The singer is taking legal action against Associated Newspapers after the Daily Mail published pictures of her recently acquired £3m mansion on its website in September.

According to legal papers filed at the High Court, revelations regarding the location of the house have forced Allen to install a cutting edge audiovisual gate entry system, intruder alarm and CCTV surveillance cameras worth tens of thousands of pounds in order to protect her privacy.

The papers allege copyright infringement and breach of confidence, said a spokesperson for Allen's law firm, Atkins Thomson. The article, which has been removed, ran under the headline: "Pregnant Lily spends £3m on stunning Cotswolds home." Allen is hoping to receive between £50,000 and £100,000 in damages.

The move will reignite the debate over the acceptable limits of media intrusion into the private lives of public figures.

The court papers state that Allen "is not a public figure in any real sense", adding that the publication of the photographs caused her "considerable distress and anxiety" and left her vulnerable to stalkers. The singer also claims she owns the copyright to the published photographs, a permission she obtained from Savills plc, the agent which brokered her property deal last year.

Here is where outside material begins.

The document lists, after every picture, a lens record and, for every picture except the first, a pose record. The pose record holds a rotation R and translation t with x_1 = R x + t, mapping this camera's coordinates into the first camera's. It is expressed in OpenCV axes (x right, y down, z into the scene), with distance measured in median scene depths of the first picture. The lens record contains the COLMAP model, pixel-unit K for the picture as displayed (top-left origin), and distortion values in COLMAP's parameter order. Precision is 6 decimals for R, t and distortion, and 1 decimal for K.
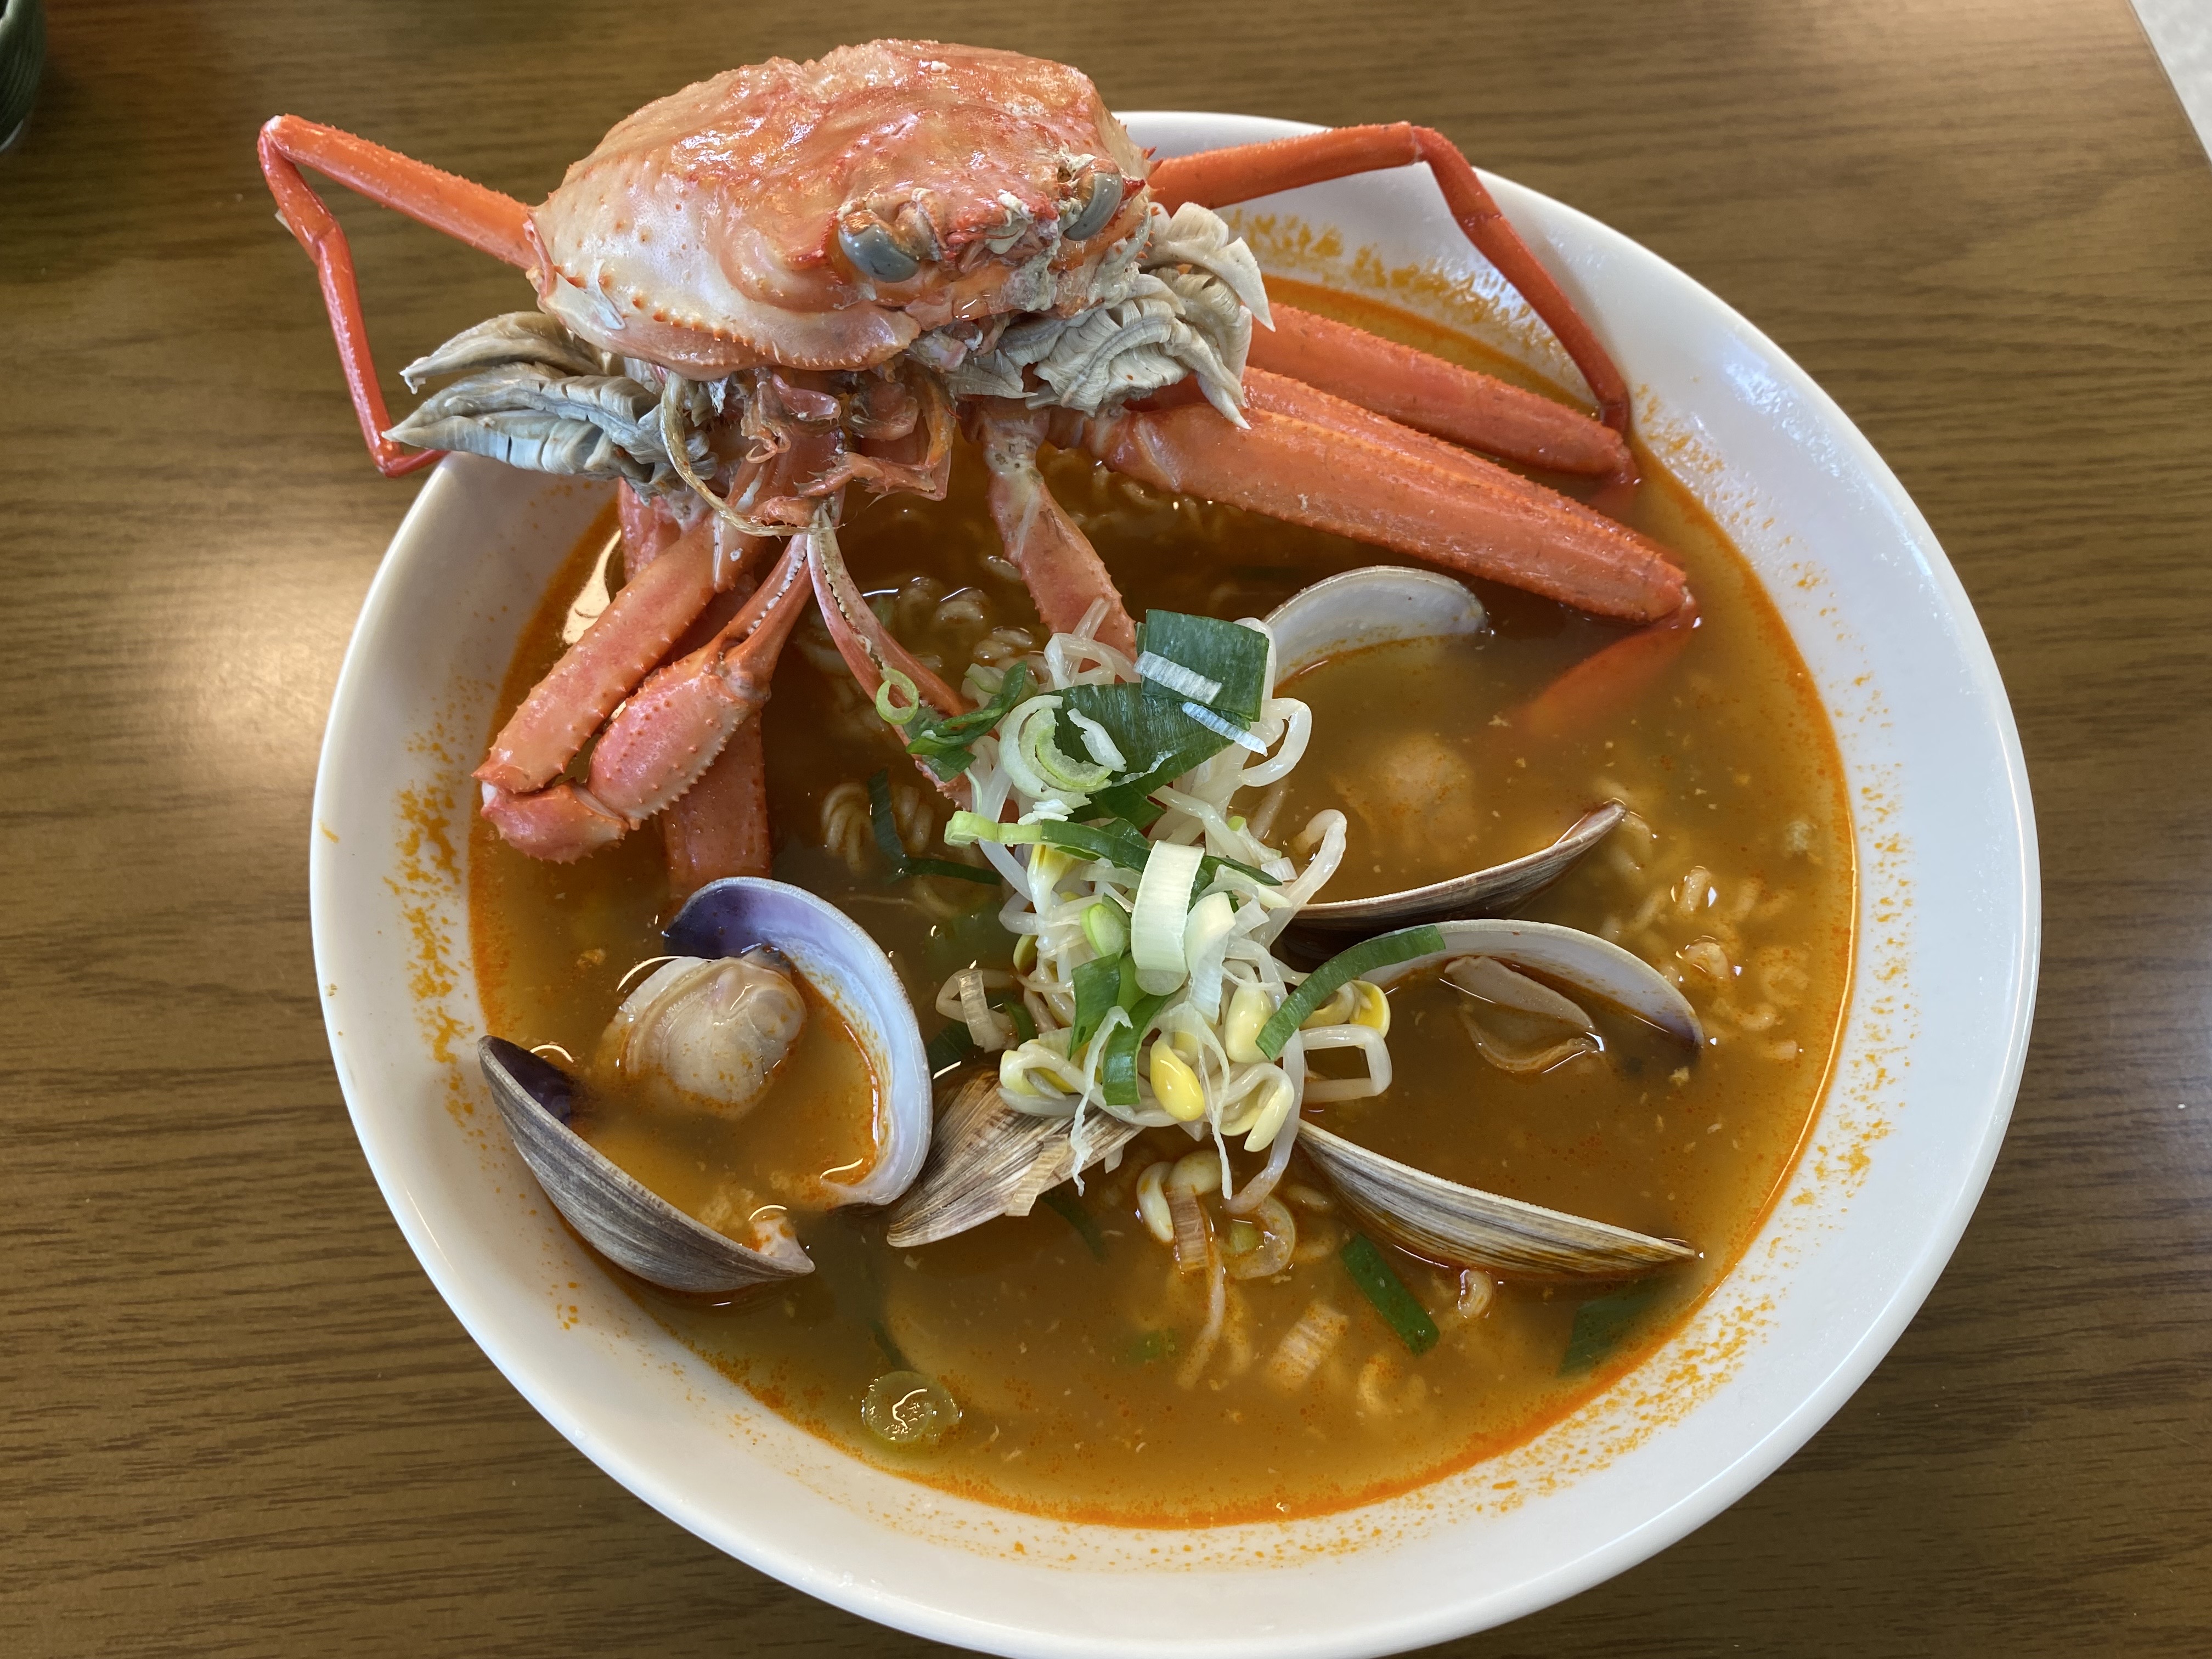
lens RADIAL K [[1675.1, 0, 1104.3], [0, 1675.1, 826.7], [0, 0, 1]] dist [0.003036, 0.000323]
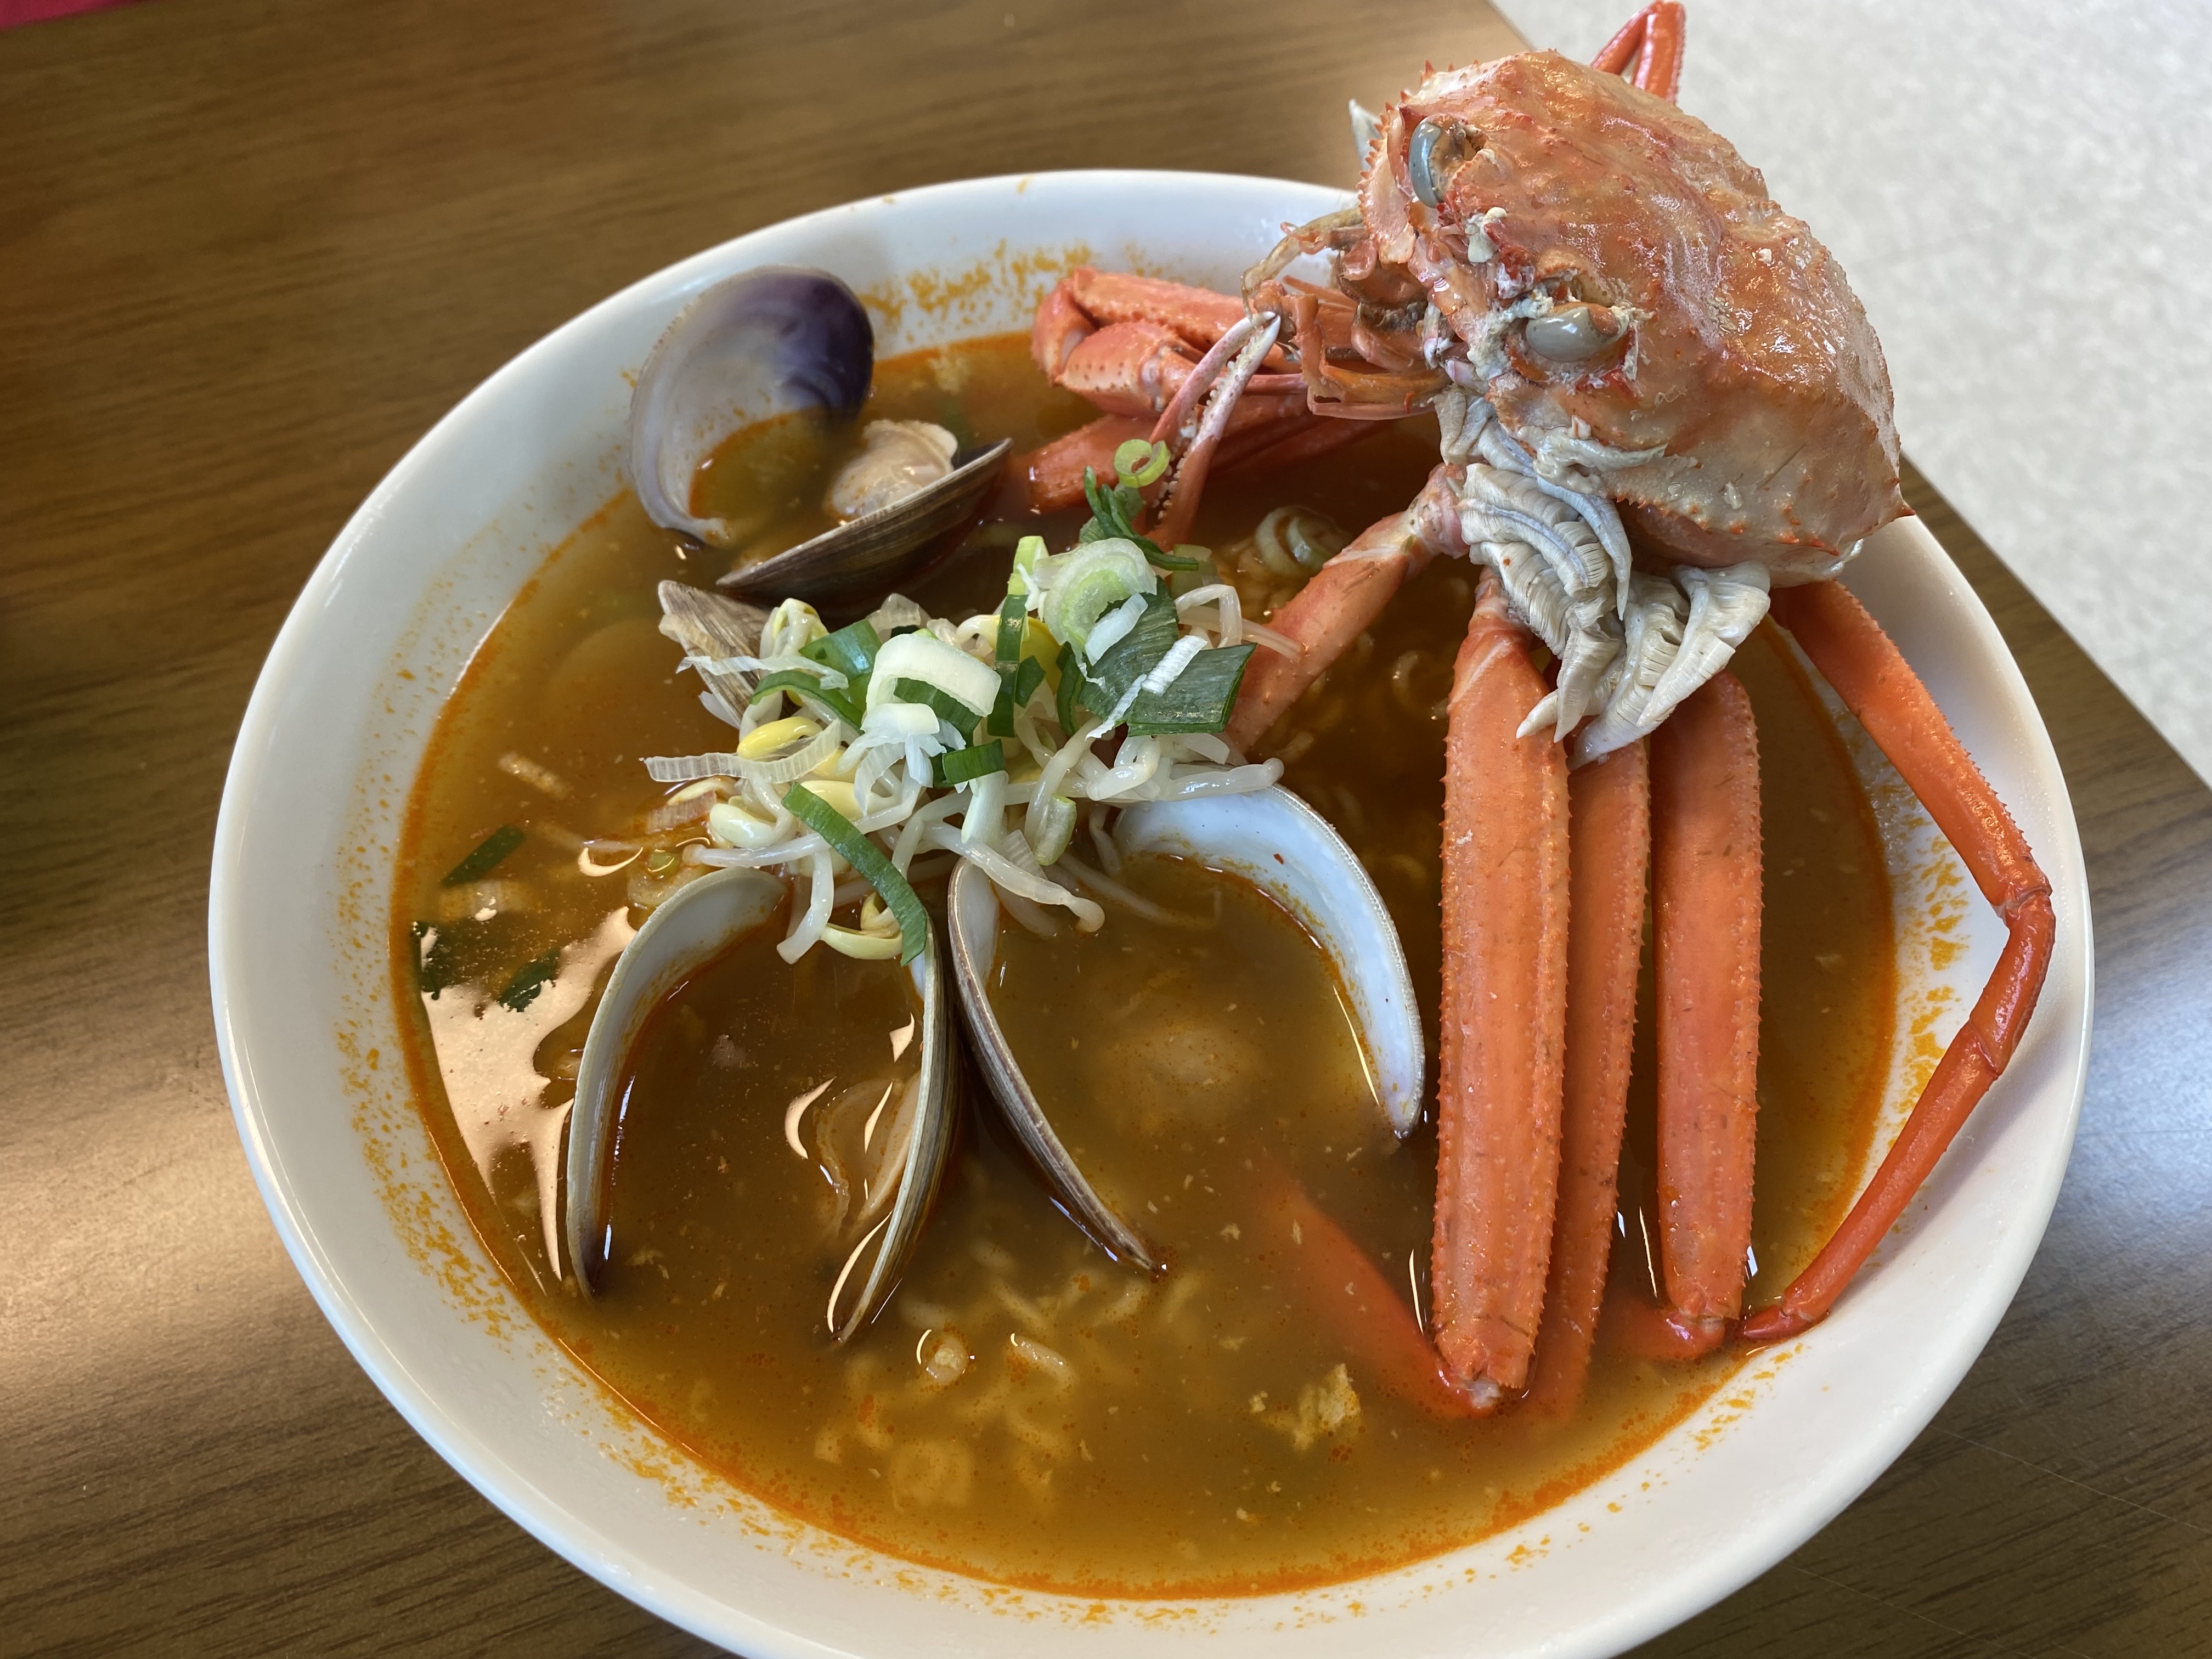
lens RADIAL K [[1675.1, 0, 1103.2], [0, 1675.1, 831.4], [0, 0, 1]] dist [0.003036, 0.000323]
pose [[0.031129, 0.826877, -0.561520, 0.638902], [-0.912636, 0.252603, 0.321382, -0.329003], [0.407586, 0.502460, 0.762501, 0.312641]]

The papers claim that the Daily Mail article contained the property's name, address, location, precise layout, fixtures and fittings and details of its private gardens and rear exterior. The details were widely reproduced across the web. Allen is one of the figures which the newspaper uses in its banner promoting the "TV and Showbiz" section of its website.

This latest legal action follows a litigious few months for the singer, who suffered a miscarriage in November. In October, she won damages from a French sports magazine over an article which falsely claimed that she had called Victoria Beckham a "monster" and X-Factor judge Cheryl Cole "stupid and superficial". In September 2009, she received £10,000 in damages and an apology from The Sun, which repeated some of those claims.

Earlier this month, Allen publicly rejected a Twitter request from Piers Morgan to appear on his ITV1 chat show. She posted in reply: "I've got no interest in coming on your show, you've been asking me for years."

Earlier this month, Allen confirmed that she was launching a new record label with the backing of Sony Music, despite posting a blog in September 2009 saying that she had no intention of further profiting from recorded music.